Mustafa Kemal Atatürk, İstanbul’dan Samsun’a hareket etmek için Bandırma Vapuruna binerken milleti ile el ele vererek Kurtuluş Zaferine ulaşacağına emindi. Belki çok güç olacaktı ama mutlaka başarıya ulaşılacağına inanıyordu. Ve nitekim de öyle oldu.
19 Mayıs’ta Samsunda çakılan kibrit tüm Anadolu’ya alev alev yayıldı ve sonunda tüm dünyayı hayrete düşüren o büyük zafer kazanıldı. Küllerden dipdiri bir devlet doğdu. Topu-tüfeği, parası-pulu olmayan, askeri savaşmaktan yorulmuş hata bitap düşmüş bir ulustan ayakta dimdik duran bir devlet yaratıldı.
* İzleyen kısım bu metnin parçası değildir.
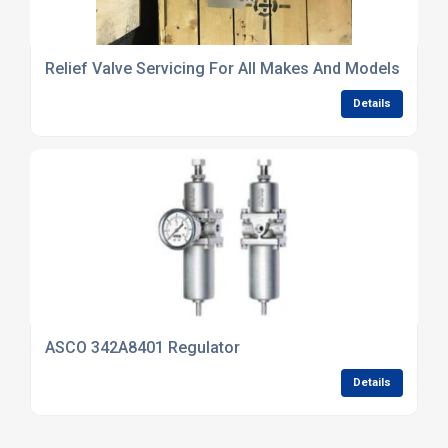
Relief Valve Servicing For All Makes And Models
Details
ASCO 342A8401 Regulator
Details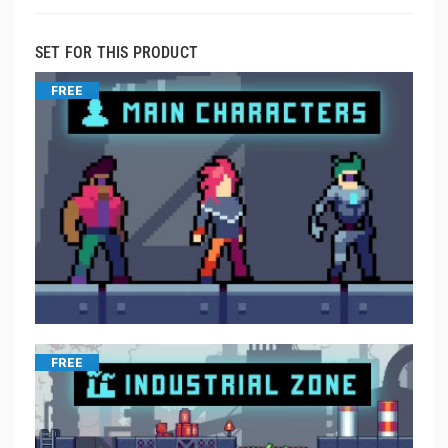
SET FOR THIS PRODUCT
FREE
FREE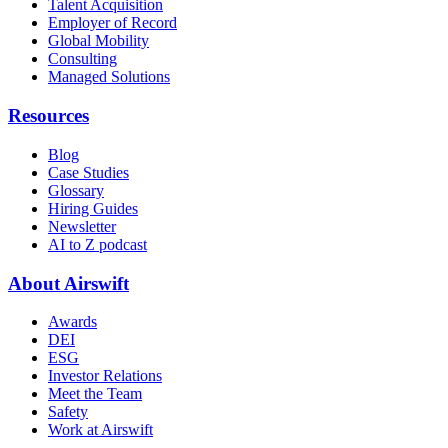
Talent Acquisition
Employer of Record
Global Mobility
Consulting
Managed Solutions
Resources
Blog
Case Studies
Glossary
Hiring Guides
Newsletter
AI to Z podcast
About Airswift
Awards
DEI
ESG
Investor Relations
Meet the Team
Safety
Work at Airswift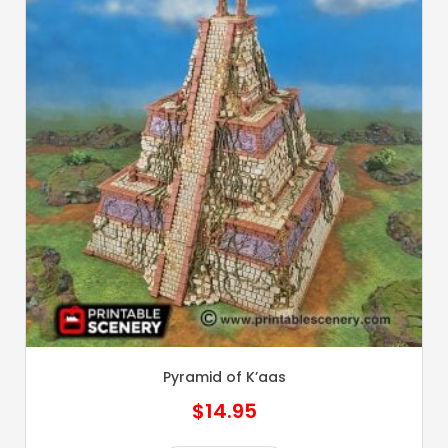
Pyramid of K’aas
$
14.95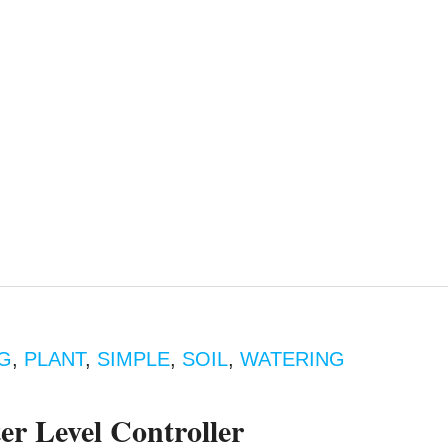
G
,
PLANT
,
SIMPLE
,
SOIL
,
WATERING
er Level Controller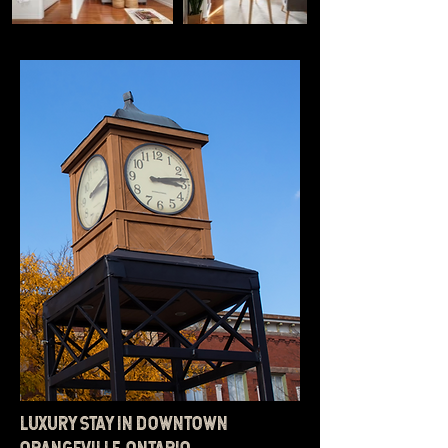
LUXURY STAY IN DOWNTOWN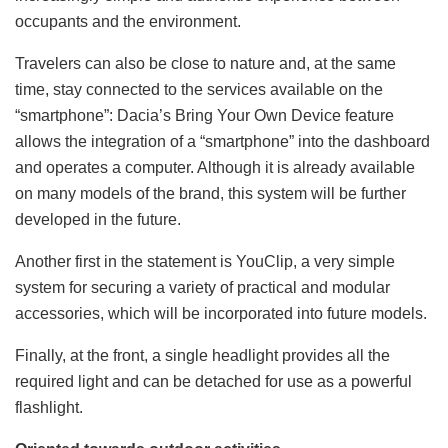
occupants and the environment.
Travelers can also be close to nature and, at the same
time, stay connected to the services available on the
“smartphone”: Dacia’s Bring Your Own Device feature
allows the integration of a “smartphone” into the dashboard
and operates a computer. Although it is already available
on many models of the brand, this system will be further
developed in the future.
Another first in the statement is YouClip, a very simple
system for securing a variety of practical and modular
accessories, which will be incorporated into future models.
Finally, at the front, a single headlight provides all the
required light and can be detached for use as a powerful
flashlight.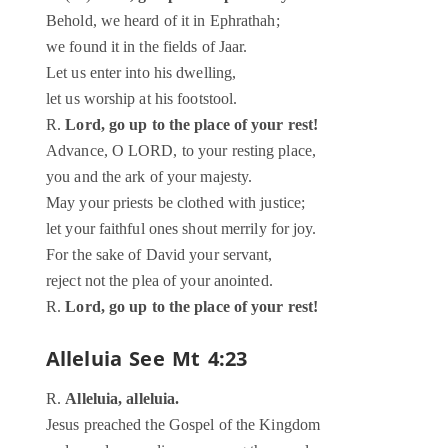
Behold, we heard of it in Ephrathah;
we found it in the fields of Jaar.
Let us enter into his dwelling,
let us worship at his footstool.
R.
Lord, go up to the place of your rest!
Advance, O LORD, to your resting place,
you and the ark of your majesty.
May your priests be clothed with justice;
let your faithful ones shout merrily for joy.
For the sake of David your servant,
reject not the plea of your anointed.
R.
Lord, go up to the place of your rest!
Alleluia
See Mt 4:23
R.
Alleluia, alleluia.
Jesus preached the Gospel of the Kingdom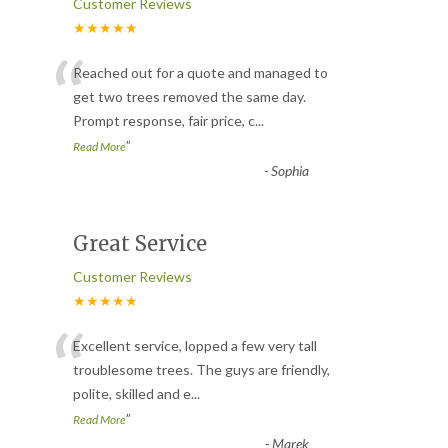
Customer Reviews
★★★★★
“
Reached out for a quote and managed to
get two trees removed the same day.
Prompt response, fair price, c
...
”
Read More
-
Sophia
Great Service
Customer Reviews
★★★★★
“
Excellent service, lopped a few very tall
troublesome trees. The guys are friendly,
polite, skilled and e
...
”
Read More
-
Marek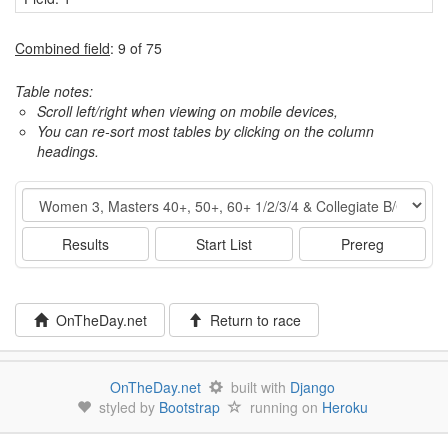
Combined field
: 9 of 75
Table notes:
Scroll left/right when viewing on mobile devices,
You can re-sort most tables by clicking on the column
headings.
Event
Results
Start List
Prereg
OnTheDay.net
Return to race
OnTheDay.net
built with
Django
styled by
Bootstrap
running on
Heroku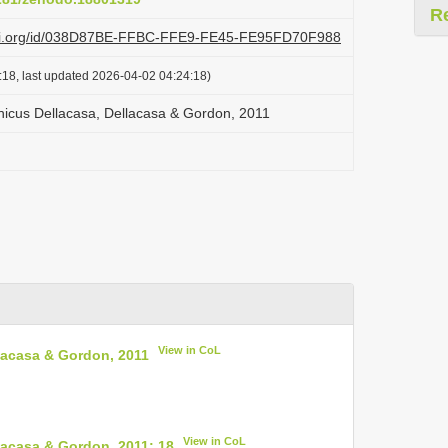
R
lazi.org/id/038D87BE-FFBC-FFE9-FE45-FE95FD70F988
:18, last updated 2026-04-02 04:24:18)
icus Dellacasa, Dellacasa & Gordon, 2011
View in CoL
lacasa & Gordon, 2011
View in CoL
acasa & Gordon, 2011: 18
.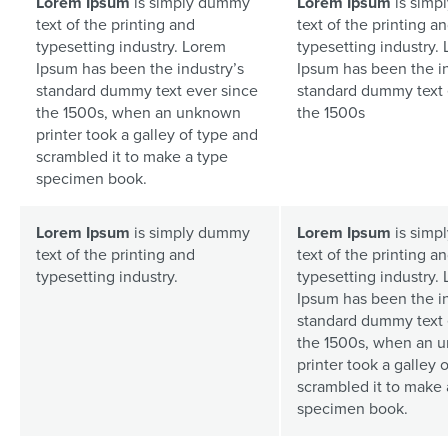
Lorem Ipsum
is simply dummy
Lorem Ipsum
is simp
text of the printing and
text of the printing a
typesetting industry. Lorem
typesetting industry.
Ipsum has been the industry’s
Ipsum has been the in
standard dummy text ever since
standard dummy text 
the 1500s, when an unknown
the 1500s
printer took a galley of type and
scrambled it to make a type
specimen book.
Lorem Ipsum
is simply dummy
Lorem Ipsum
is simp
text of the printing and
text of the printing a
typesetting industry.
typesetting industry.
Ipsum has been the in
standard dummy text 
the 1500s, when an 
printer took a galley 
scrambled it to make 
specimen book.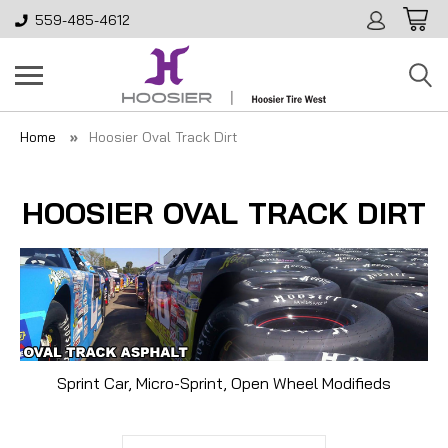
559-485-4612
Home
Hoosier Oval Track Dirt
HOOSIER OVAL TRACK DIRT
Sprint Car, Micro-Sprint, Open Wheel Modifieds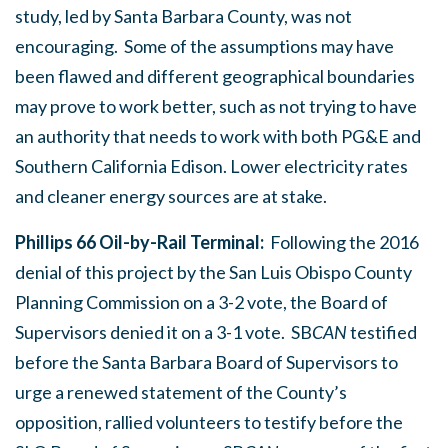
study, led by Santa Barbara County, was not
encouraging. Some of the assumptions may have
been flawed and different geographical boundaries
may prove to work better, such as not trying to have
an authority that needs to work with both PG&E and
Southern California Edison. Lower electricity rates
and cleaner energy sources are at stake.
Phillips 66 Oil-by-Rail Terminal:
Following the 2016
denial of this project by the San Luis Obispo County
Planning Commission on a 3-2 vote, the Board of
Supervisors denied it on a 3-1 vote. SB
CAN
testified
before the Santa Barbara Board of Supervisors to
urge a renewed statement of the County’s
opposition, rallied volunteers to testify before the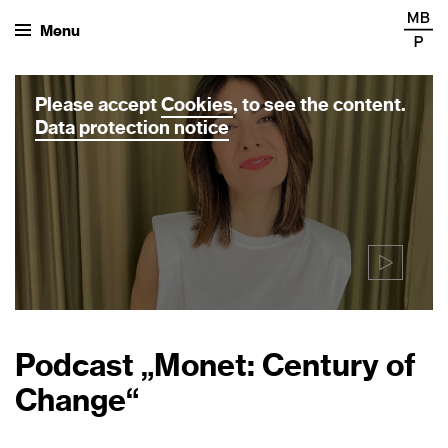
Menu
Please accept
Cookies
, to see the content.
Data protection notice
Podcast „Monet: Century of
Change“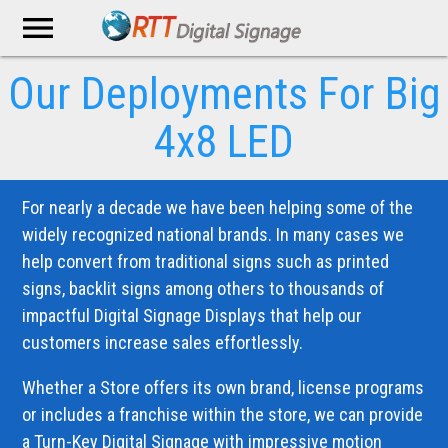
menu
Our Deployments
For Big
4x8 LED
For nearly a decade we have been helping some of the
widely recognized national brands. In many cases we
help convert from traditional signs such as printed
signs, backlit signs among others to thousands of
impactful Digital Signage Displays that help our
customers increase sales effortlessly.
Whether a Store offers its own brand, license programs
or includes a franchise within the store, we can provide
a Turn-Key Digital Signage with impressive motion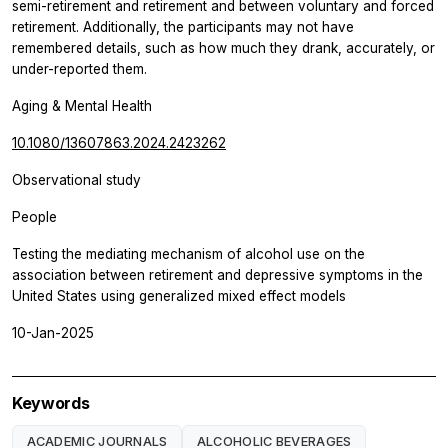
semi-retirement and retirement and between voluntary and forced
retirement. Additionally, the participants may not have
remembered details, such as how much they drank, accurately, or
under-reported them.
Aging & Mental Health
10.1080/13607863.2024.2423262
Observational study
People
Testing the mediating mechanism of alcohol use on the
association between retirement and depressive symptoms in the
United States using generalized mixed effect models
10-Jan-2025
Keywords
ACADEMIC JOURNALS
ALCOHOLIC BEVERAGES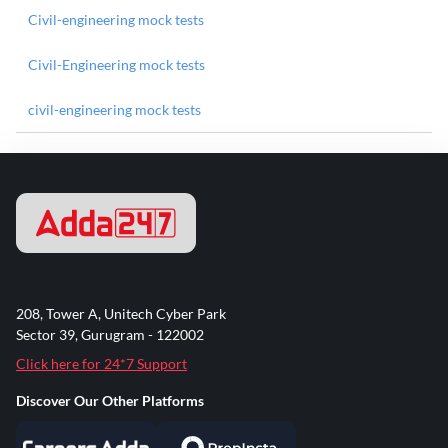
Civil-engineering mock tests
Civil-Engineering mock tests
civil-engineering mock tests
208, Tower A, Unitech Cyber Park
Sector 39, Gurugram - 122002
Click here for 24*7 Support
Discover Our Other Platforms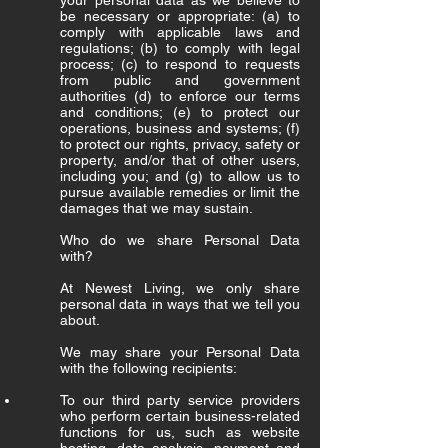
your personal data as we believe to
be necessary or appropriate: (a) to
comply with applicable laws and
regulations; (b) to comply with legal
process; (c) to respond to requests
from public and government
authorities (d) to enforce our terms
and conditions; (e) to protect our
operations, business and systems; (f)
to protect our rights, privacy, safety or
property, and/or that of other users,
including you; and (g) to allow us to
pursue available remedies or limit the
damages that we may sustain.
Who do we share Personal Data
with?
At Newest Living, we only share
personal data in ways that we tell you
about.
We may share your Personal Data
with the following recipients:
To our third party service providers
who perform certain business-related
functions for us, such as website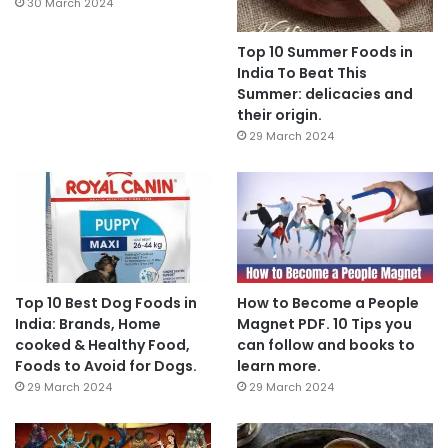
30 March 2024
Top 10 Summer Foods in
India To Beat This
Summer: delicacies and
their origin.
29 March 2024
Top 10 Best Dog Foods in
How to Become a People
India: Brands, Home
Magnet PDF. 10 Tips you
cooked & Healthy Food,
can follow and books to
Foods to Avoid for Dogs.
learn more.
29 March 2024
29 March 2024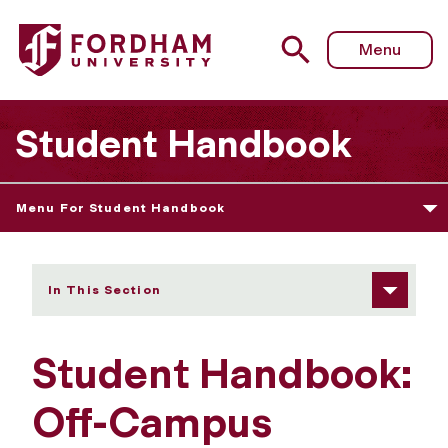
Fordham University - Off-Campus Conduct Policy
Menu
Student Handbook
Menu For Student Handbook
In This Section
Student Handbook:
Off-Campus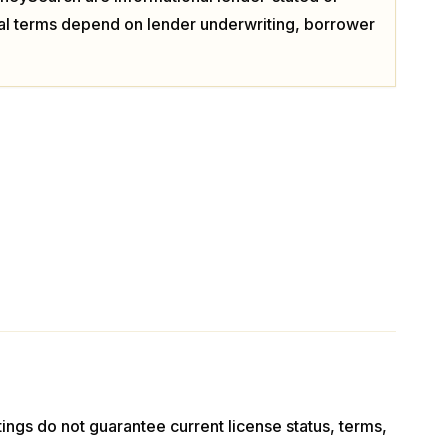
ual terms depend on lender underwriting, borrower
stings do not guarantee current license status, terms,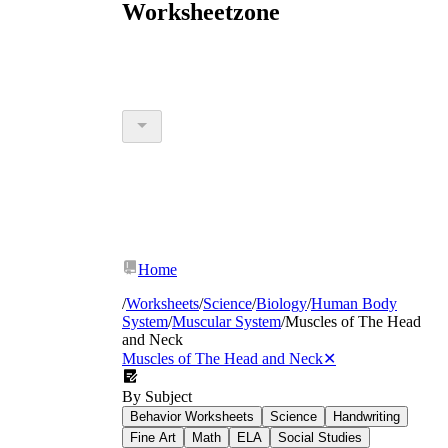
Worksheetzone
Home
/
Worksheets
/
Science
/
Biology
/
Human Body
System
/
Muscular System
/
Muscles of The Head
and Neck
Muscles of The Head and Neck
✕
By Subject
Behavior Worksheets
Science
Handwriting
Fine Art
Math
ELA
Social Studies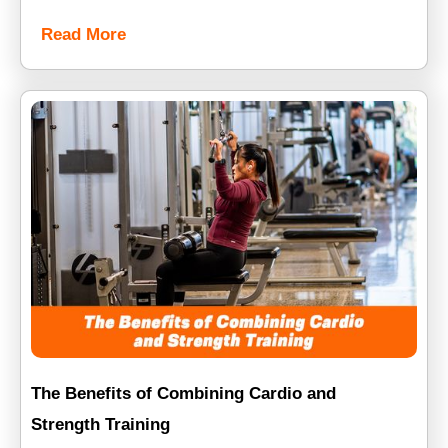
Read More
The Benefits of Combining Cardio and
Strength Training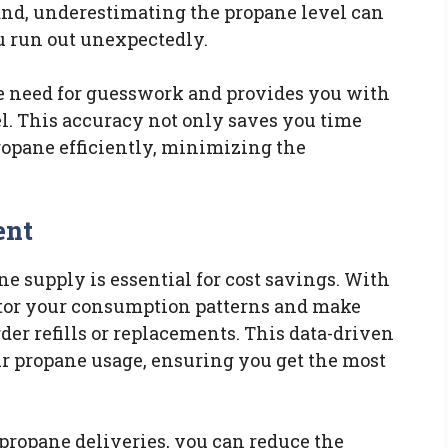
and, underestimating the propane level can
u run out unexpectedly.
e need for guesswork and provides you with
el. This accuracy not only saves you time
ropane efficiently, minimizing the
ent
e supply is essential for cost savings. With
tor your consumption patterns and make
er refills or replacements. This data-driven
r propane usage, ensuring you get the most
ropane deliveries, you can reduce the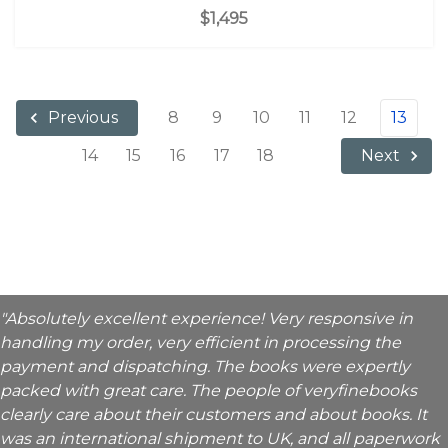
$1,495
8
9
10
11
12
13
Previous
14
15
16
17
18
Next
"Absolutely excellent experience! Very responsive in
handling my order, very efficient in processing the
payment and dispatching. The books were expertly
packed with great care. The people of veryfinebooks
clearly care about their customers and about books. It
was an international shipment to UK, and all paperwork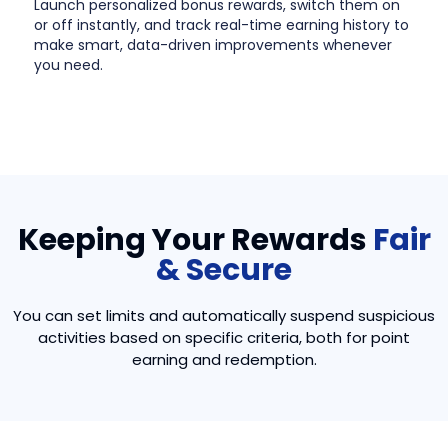
Launch personalized bonus rewards, switch them on
or off instantly, and track real-time earning history to
make smart, data-driven improvements whenever
you need.
Keeping Your Rewards
Fair
& Secure
You can set limits and automatically suspend suspicious
activities based on specific criteria, both for point
earning and redemption.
Büyük Önder Mustafa Kemal Atatürk işte ‘bu anlamlı günü’ Türk Gençliğine bayram olarak armağan etti. Ulusunun ve ülkesinin geleceğini emanet ettiği gençliğe, ulusunu ve ülkesinin çağdaş medeniyet seviyesine yüceltilmesinde en önemli ve başlıca rolü üstleneceğine inandığı Atatürk Gençliğine bayram olarak armağan etti.
Çünkü o ülkesinin en olumsuz şartlarda bile ulusunun ve milletinin kurtuluşunun Atatürkçü Türk Gençliğinin elinde olduğunu biliyordu. Nitekim Gençliğe hitabında da bir ülkenin karşı karşıya kalabileceği en olumsuz şartları sayarak, “Ey Türk istikbalini evladı! İşte , bu ahval ve şerait içinde dahi, vazifen ; Türk İstiklal ve Cumhuriyetini Kurtarmaktır. Muhtaç olduğun kudret, damarlarındaki asil kanda mevcuttur! ” diyerek bu güvenini açıkça belirtmiştir. Bir yandan gençliğe olan bu güvenini belirtirken diğer yandan da, şartlar ne kadar olumsuz olursa olsun, ülkenin geleceğini kurtarma görevini onlara vermiştir.
Çünkü ülkelerin geleceği yeni nesilleridir, gençliktir.
Bugün, azda olsa sapmalar olsa bile, Türk gençliğinin büyük çoğunluğunun Ata’sının izinde, onun ilkelerine, devrimlerine gönülden bağlı olduğunu görüyoruz. Onun ilke ve devrimlerini korumaya ne kadar kararlı olduğunu görüyoruz. Şartlar ne kadar olumsuz olursa olsun. Ve dünya durdukça da bu böyle devam edecektir. Buna olan inancım tamdır.
Türk gençliği Atasının izinde dimdik durduğu sürece, ne onun fikirlerini, ne sevgisini ne de devrimlerini ortadan kaldırabilecek bir gücün ortaya çıkacağını sanmadığım gibi bırakın kaldırmayı buna teşebbüs dahi edilemeyecektir.
Bu yolda gençliğimize güveniyoruz. Onların Atatürk ilke ve devrimlerini koruma, Atatürk sevgisini kalplerden silme gayreti içinde olanların karşısında kaya gibi durma ve ülkenin bölünmez bütünlüğünün korunması yolundaki azimlerine güveniyoruz.